La part vivante du travail, à savoir ses relations inter-espèces où se joue la construction d’un vivre ensemble, amène à repenser la notion de « travail vivant », que Marx (2008) a construit en opposition au « travail mort ».
Le travail mort appliqué aux humains, animaux et plantes, renvoie ici à l’aliénation et l’exploitation. A l’opposé, la notion de vivant désigne ici, selon nous, les relations inter-espèces permettant la réparation et l’épanouissement des vies humaines et non humaines. Le travail en agriculture, y compris en agroécologie, devrait être là pour soutenir ces forces de vie.
[1] Par exemple, les pratiques agroécologiques peuvent reposer sur la régulation de ravageurs et pathogènes des plantes par le développement d’auxiliaires de cultures (insectes, mammifères, oiseaux, micro-organismes, etc.), la mobilisation du biotope des sols (vers de terre, bactéries, etc.) pour la restauration écologique et l’usage agricole de « sols vivants » (production de la matière organique ou biomasse dans le sol), l’utilisation d’herbivores domestiques ou sauvages pour la conservation-restauration de biotopes.

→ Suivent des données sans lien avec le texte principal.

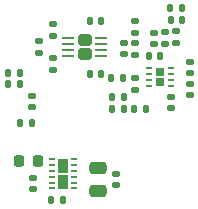
<source format=gbr>
%TF.GenerationSoftware,KiCad,Pcbnew,7.0.9*%
%TF.CreationDate,2024-03-10T22:23:52-07:00*%
%TF.ProjectId,P2.0,50322e30-2e6b-4696-9361-645f70636258,rev?*%
%TF.SameCoordinates,Original*%
%TF.FileFunction,Paste,Bot*%
%TF.FilePolarity,Positive*%
%FSLAX46Y46*%
G04 Gerber Fmt 4.6, Leading zero omitted, Abs format (unit mm)*
G04 Created by KiCad (PCBNEW 7.0.9) date 2024-03-10 22:23:52*
%MOMM*%
%LPD*%
G01*
G04 APERTURE LIST*
G04 Aperture macros list*
%AMRoundRect*
0 Rectangle with rounded corners*
0 $1 Rounding radius*
0 $2 $3 $4 $5 $6 $7 $8 $9 X,Y pos of 4 corners*
0 Add a 4 corners polygon primitive as box body*
4,1,4,$2,$3,$4,$5,$6,$7,$8,$9,$2,$3,0*
0 Add four circle primitives for the rounded corners*
1,1,$1+$1,$2,$3*
1,1,$1+$1,$4,$5*
1,1,$1+$1,$6,$7*
1,1,$1+$1,$8,$9*
0 Add four rect primitives between the rounded corners*
20,1,$1+$1,$2,$3,$4,$5,0*
20,1,$1+$1,$4,$5,$6,$7,0*
20,1,$1+$1,$6,$7,$8,$9,0*
20,1,$1+$1,$8,$9,$2,$3,0*%
G04 Aperture macros list end*
%ADD10R,0.750000X0.650000*%
%ADD11R,0.500000X0.250000*%
%ADD12RoundRect,0.062500X-0.412500X-0.062500X0.412500X-0.062500X0.412500X0.062500X-0.412500X0.062500X0*%
%ADD13RoundRect,0.242500X-0.342500X-0.242500X0.342500X-0.242500X0.342500X0.242500X-0.342500X0.242500X0*%
%ADD14R,0.950000X1.170000*%
%ADD15RoundRect,0.140000X-0.170000X0.140000X-0.170000X-0.140000X0.170000X-0.140000X0.170000X0.140000X0*%
%ADD16RoundRect,0.135000X-0.135000X-0.185000X0.135000X-0.185000X0.135000X0.185000X-0.135000X0.185000X0*%
%ADD17RoundRect,0.135000X-0.185000X0.135000X-0.185000X-0.135000X0.185000X-0.135000X0.185000X0.135000X0*%
%ADD18RoundRect,0.140000X0.140000X0.170000X-0.140000X0.170000X-0.140000X-0.170000X0.140000X-0.170000X0*%
%ADD19RoundRect,0.140000X0.170000X-0.140000X0.170000X0.140000X-0.170000X0.140000X-0.170000X-0.140000X0*%
%ADD20RoundRect,0.140000X-0.140000X-0.170000X0.140000X-0.170000X0.140000X0.170000X-0.140000X0.170000X0*%
%ADD21RoundRect,0.135000X0.185000X-0.135000X0.185000X0.135000X-0.185000X0.135000X-0.185000X-0.135000X0*%
%ADD22RoundRect,0.250000X0.475000X-0.250000X0.475000X0.250000X-0.475000X0.250000X-0.475000X-0.250000X0*%
%ADD23RoundRect,0.218750X-0.218750X-0.256250X0.218750X-0.256250X0.218750X0.256250X-0.218750X0.256250X0*%
%ADD24RoundRect,0.135000X0.135000X0.185000X-0.135000X0.185000X-0.135000X-0.185000X0.135000X-0.185000X0*%
G04 APERTURE END LIST*
D10*
%TO.C,U2*%
X90350000Y-57150000D03*
X90350000Y-57950000D03*
D11*
X89400000Y-58300000D03*
X89400000Y-57800000D03*
X89400000Y-57300000D03*
X89400000Y-56800000D03*
X91300000Y-56800000D03*
X91300000Y-57300000D03*
X91300000Y-57800000D03*
X91300000Y-58300000D03*
%TD*%
D12*
%TO.C,U1*%
X85380000Y-55800000D03*
X85380000Y-55300000D03*
X85380000Y-54800000D03*
X85380000Y-54300000D03*
X82580000Y-54300000D03*
X82580000Y-54800000D03*
X82580000Y-55300000D03*
X82580000Y-55800000D03*
D13*
X83980000Y-55650000D03*
X83980000Y-54450000D03*
%TD*%
D14*
%TO.C,U3*%
X82150000Y-65065000D03*
X82150000Y-66435000D03*
D11*
X81200000Y-67000000D03*
X81200000Y-66500000D03*
X81200000Y-66000000D03*
X81200000Y-65500000D03*
X81200000Y-65000000D03*
X81200000Y-64500000D03*
X83100000Y-64500000D03*
X83100000Y-65000000D03*
X83100000Y-65500000D03*
X83100000Y-66000000D03*
X83100000Y-66500000D03*
X83100000Y-67000000D03*
%TD*%
D15*
%TO.C,C4*%
X89850000Y-53840000D03*
X89850000Y-54800000D03*
%TD*%
D16*
%TO.C,R17*%
X78500000Y-57200000D03*
X77480000Y-57200000D03*
%TD*%
D17*
%TO.C,R1*%
X81280000Y-55990000D03*
X81280000Y-57010000D03*
%TD*%
D18*
%TO.C,C24*%
X90380000Y-55750000D03*
X89420000Y-55750000D03*
%TD*%
D19*
%TO.C,C26*%
X86600000Y-66700000D03*
X86600000Y-65740000D03*
%TD*%
D20*
%TO.C,C5*%
X92230000Y-52700000D03*
X91270000Y-52700000D03*
%TD*%
D17*
%TO.C,R5*%
X88250000Y-55720000D03*
X88250000Y-54700000D03*
%TD*%
D19*
%TO.C,C25*%
X91300000Y-60230000D03*
X91300000Y-59270000D03*
%TD*%
D21*
%TO.C,R2*%
X81280000Y-54110000D03*
X81280000Y-53090000D03*
%TD*%
D19*
%TO.C,C8*%
X79600000Y-67060000D03*
X79600000Y-66100000D03*
%TD*%
D20*
%TO.C,C23*%
X84420000Y-52800000D03*
X85380000Y-52800000D03*
%TD*%
D19*
%TO.C,C1*%
X87300000Y-54700000D03*
X87300000Y-55660000D03*
%TD*%
%TO.C,C7*%
X79550000Y-60110000D03*
X79550000Y-59150000D03*
%TD*%
D22*
%TO.C,C9*%
X85100000Y-67200000D03*
X85100000Y-65300000D03*
%TD*%
D16*
%TO.C,R14*%
X78490000Y-61450000D03*
X79510000Y-61450000D03*
%TD*%
D23*
%TO.C,L1*%
X79987500Y-64700000D03*
X78412500Y-64700000D03*
%TD*%
D24*
%TO.C,R10*%
X86280000Y-60300000D03*
X87300000Y-60300000D03*
%TD*%
D17*
%TO.C,R11*%
X90800000Y-53790000D03*
X90800000Y-54810000D03*
%TD*%
D24*
%TO.C,R16*%
X78500000Y-58190000D03*
X77480000Y-58190000D03*
%TD*%
%TO.C,R8*%
X92260000Y-51750000D03*
X91240000Y-51750000D03*
%TD*%
D20*
%TO.C,C22*%
X84420000Y-57300000D03*
X85380000Y-57300000D03*
%TD*%
D15*
%TO.C,C6*%
X92875000Y-56295000D03*
X92875000Y-57255000D03*
%TD*%
D19*
%TO.C,C3*%
X92875000Y-59105000D03*
X92875000Y-58145000D03*
%TD*%
D21*
%TO.C,R4*%
X88250000Y-53810000D03*
X88250000Y-52790000D03*
%TD*%
%TO.C,R3*%
X80080000Y-55570000D03*
X80080000Y-54550000D03*
%TD*%
%TO.C,R6*%
X88200000Y-58660000D03*
X88200000Y-57640000D03*
%TD*%
D18*
%TO.C,C2*%
X88170000Y-60300000D03*
X89130000Y-60300000D03*
%TD*%
D16*
%TO.C,R19*%
X81090000Y-68000000D03*
X82110000Y-68000000D03*
%TD*%
D24*
%TO.C,R9*%
X86280000Y-59300000D03*
X87300000Y-59300000D03*
%TD*%
%TO.C,R7*%
X87260000Y-57650000D03*
X86240000Y-57650000D03*
%TD*%
D17*
%TO.C,R12*%
X91750000Y-53640000D03*
X91750000Y-54660000D03*
%TD*%
M02*

</source>
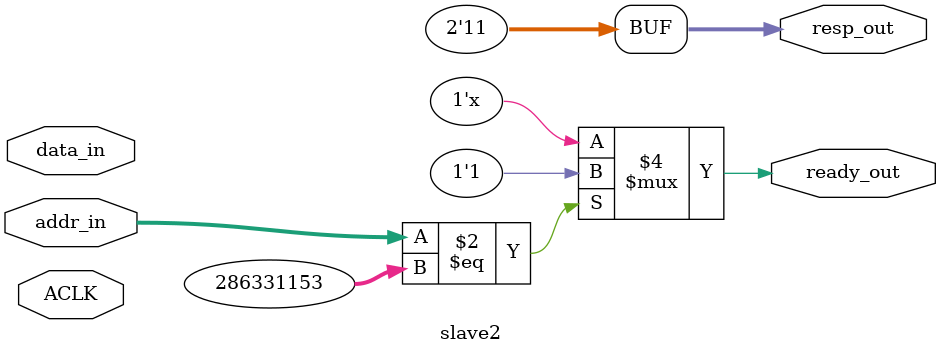
<source format=v>
module slave2(ACLK, ready_out, resp_out, addr_in, data_in);

parameter addr = 32'h11111111;

parameter ready = 1'b1;

output reg ready_out;
output reg [1:0] resp_out;

input ACLK;
input [31:0] addr_in;
input [31:0] data_in;

always @(ACLK) begin

if(addr_in == addr) ready_out <= ready; 

end

always @(data_in) resp_out <= 2'b11;

endmodule

</source>
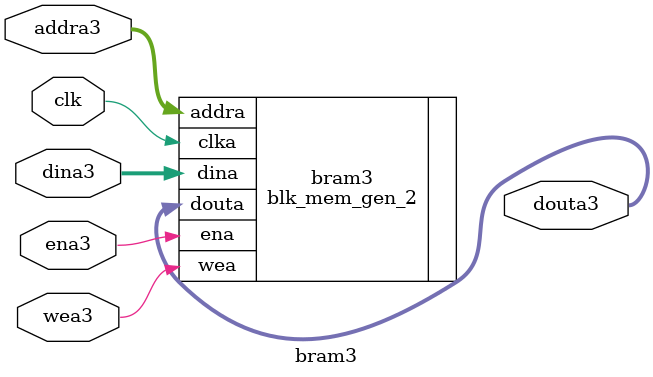
<source format=v>


module bram3(
input clk,
input ena3,
input wea3,
input [7 : 0]addra3,
input [15:0]dina3,
output [15:0]douta3
);
blk_mem_gen_2  bram3(
  .clka(clk),    // input wire clka
  .ena(ena3),      // input wire ena
  .wea(wea3),      // input wire [0 : 0] wea
  .addra(addra3),  // input wire [7 : 0] addra
  .dina(dina3),    // input wire [15 : 0] dina
  .douta(douta3)  // output wire [15 : 0] douta
);
endmodule 
</source>
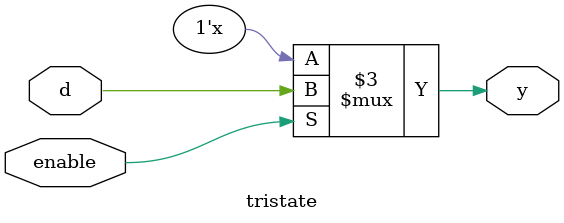
<source format=v>
module tristate(
	input enable,d,
	output reg y);
always@(enable,d) begin
	if(enable)
	begin
		y<=d;
	end
	else 
	begin
		y<='z;
	end
end
endmodule

</source>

A l’inverse, les solutions technologiques reposent, par exemple, sur l’optimisation du métabolisme animal et végétal par la sélection génétique, l’usage d’engrais et de pesticides de synthèse.
[2] En termes d’économie politique, donc de transformation des activités agricoles, l’agroécologie vise à réduire les conséquences délétères du productivisme (réchauffement climatique, effondrement de la biodiversité, etc.) par le développement d’agricultures alternatives (biologiques, paysannes, etc.), ainsi que par des hybridations (Couvet & Hubert, 2021) des formes d’agricultures modernes avec des solutions fondées sur la nature.
[3] Il en va de même d’autres tâches, comme le pâturage ou le quotidien en stabulation.
[4] Le travail des chiens et des chevaux apparaît plus évident que celui des animaux d’élevage, dont celui des vaches qui ne font qu’exprimer des comportements naturels. Telles sont les discussions qui s’engagent au cours de présentations de nos recherches sur le travail des animaux avec des zootechniciens et d’agronomes.